According to latest Stonehage Fleming Four Pillars of Capital research, 85% of wealthy families consider philanthropy a central part of their purpose and values, yet only 22% have a formal process for strategy and grant making. However, failing to employ a more structured approach to philanthropy is a missed opportunity for families, according to Priyanka Hindocha, Director in our UK Family Office division.
“From what we see, a family's philanthropic giving is much more effective when there is some structure to it and you can measure success,” she told guests at our 2023 Family Investment Conference held at our offices earlier this month.
The first step in putting together a structured approach to philanthropy, Priyanka added, is getting to the bottom of what the family wants to achieve, collectively. “When we first talk to families about philanthropy, we often start by asking about their purpose; what is their motivation here. After that, we can move on to devising a strategy to help them get there.”

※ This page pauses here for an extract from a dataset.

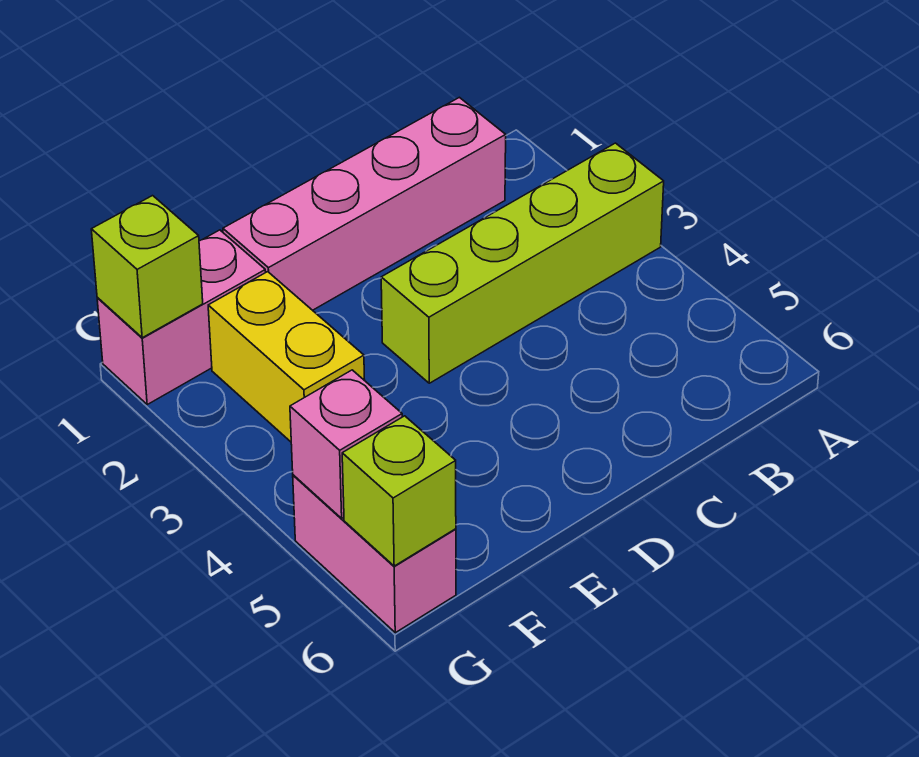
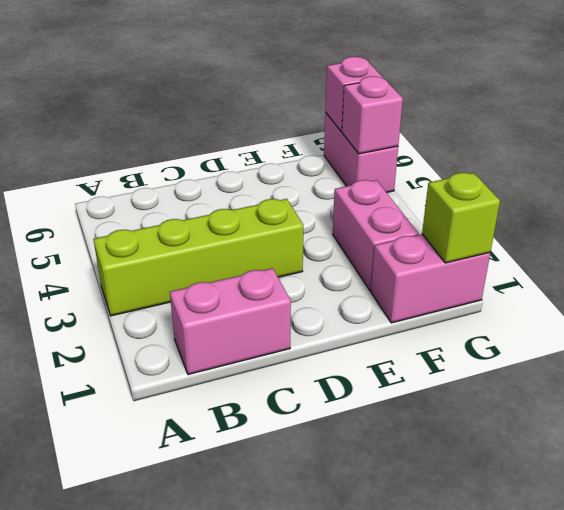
pink 1x4 brick [223,97,506,310] -> pink 1x2 brick [170,268,291,375]
yellow 1x2 brick [208,272,365,442] -> pink 1x2 brick [333,180,419,290]
lime 1x1 brick [342,416,456,566] -> pink 1x1 brick [325,57,383,132]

Once the high level concepts have been discussed as to the family’s goals, she explained, the detail can be filled in. “With the main objectives in mind, we are then able to move on to the practical considerations of where to allocate the capital: which sector or sectors you want to support, who do you want to give to, how much to you want to give and how often. Only then, can my team and I start to put in place the structures to make that happen, which could be via a trust or foundation. .”
For Priyanka, measuring impact is a crucial element of any philanthropic strategy. “Critically, the plan should include a way of measuring success,” she said. “We ask our clients to think about and establish what success looks like for them. Then we can help with putting those KPIs in place.”